Chapitre 7

Un poing ganté s'enfonça dans l'estomac de l'homme qui se courba sous l'action de la douleur. Le souffle court, il tenta de riposter d'un crochet mal assuré, mais le genou qu'il reçut dans le menton l'envoya au tapis avant que son coup n'atteigne sa cible. Sans délai, un second homme s'avança vers la femme qui venait d'assommer son précédent adversaire. Déjà en garde, la combattante leva son genou d'un geste rapide afin d'amortir le coup de pied qui s'écrasa contre son tibia. Et dans la foulée, elle profita du déséquilibre de son opposant pour amorcer son puissant direct du droit qui en avait allongé plus d'un. Le poing fendit l'air telle une flèche meurtrière mais manqua sa cible lorsque l'homme recula vers l'arrière pour esquiver l'assaut. Toutefois, tirant parti de l'impulsion donnée par son mouvement initial, la femme s'élança avec souplesse et transféra ses points d'appuis de ses pieds à ses mains. Tête à l'envers, elle laissa retomber ses jambes à la manière d'un couperet, assenant violemment son talon sur le crâne de sa victime. Incapable de se relever, l'homme gisait à présent au sol rejoignant ses camarades, vaincus par le groupe de guerrières impitoyables.

La main toujours à la ceinture, Moniléca était incapable de dégainer son arme.
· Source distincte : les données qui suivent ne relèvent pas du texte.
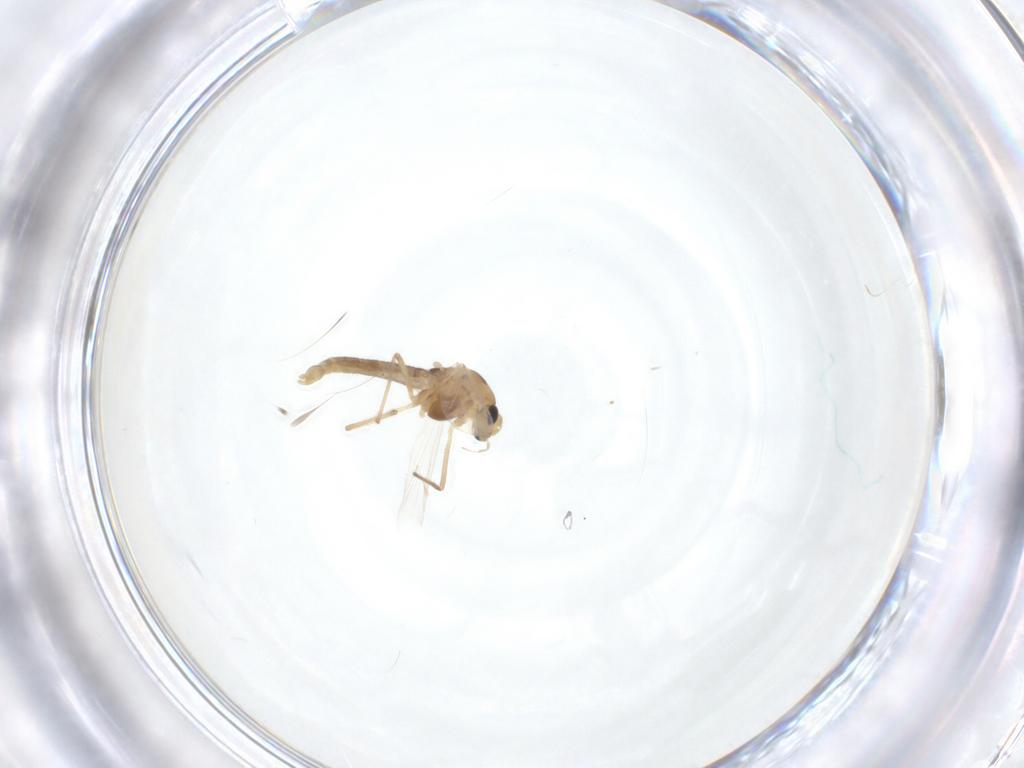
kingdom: Animalia
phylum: Arthropoda
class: Insecta
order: Diptera
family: Chironomidae
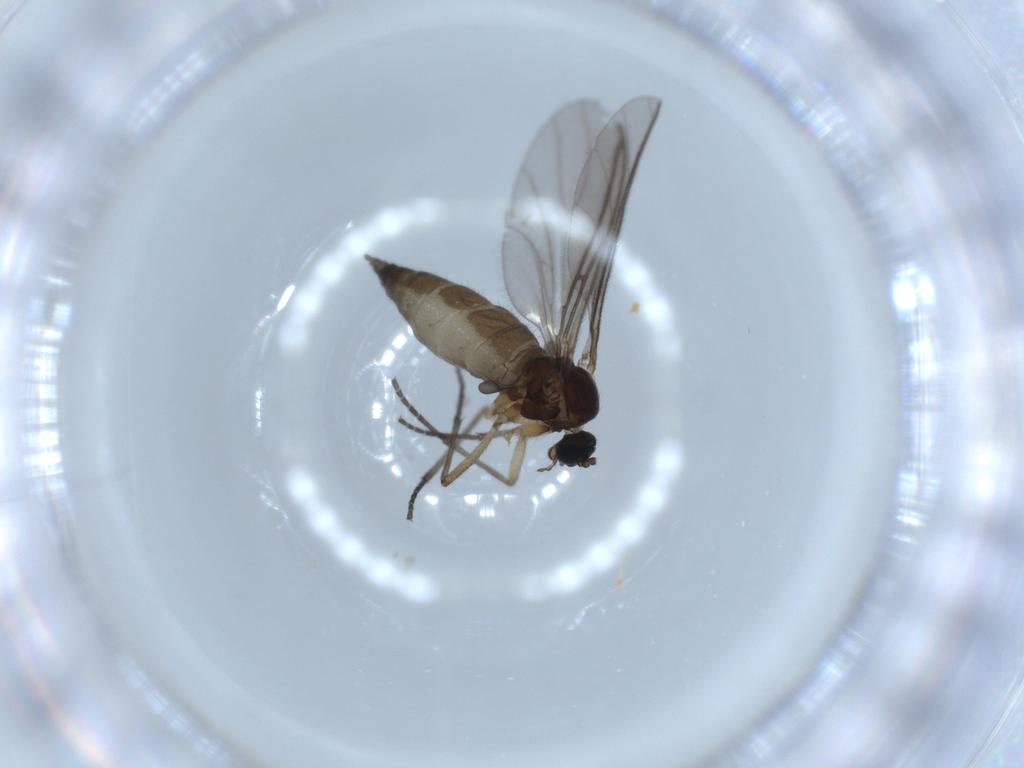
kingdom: Animalia
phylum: Arthropoda
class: Insecta
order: Diptera
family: Sciaridae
Révoltée par l'agression qui se déroulait sous ses yeux, l'ancienne Justicière s'était levée, prête à secourir la demoiselle en détresse. Mais à sa grande surprise, le danger avait rapidement changé de camp. Les six combattantes s'étaient jetées dans la bataille comme une seule femme. Et bien que la lutte ne fût pas encore terminée, le nombre d'hommes prêts à les affronter diminuait à mesure qu'elles les terrassaient. C'était impressionnant de constater avec quelle aisance elles maitrisaient leurs adversaires. Jamais Moniléca n'avait connu de femmes aussi bien entraînées ; pas même à la Lame Sacrée. Chacune semblait maîtriser deux ou trois arts martiaux différents et leurs mouvements étaient bien trop parfaits pour être improvisés. Mais pour quelles raisons avaient-elles dû apprendre à se battre de la sorte ? Selon Nail, c'étaient les récents évènements qui avaient provoqué cette opposition nouvelle entre les sexes. Mais du point de vue de Moniléca, les hommes avaient toujours œuvré contre les femmes. Le véritable changement c'était qu'aujourd'hui les femmes réppliquaient.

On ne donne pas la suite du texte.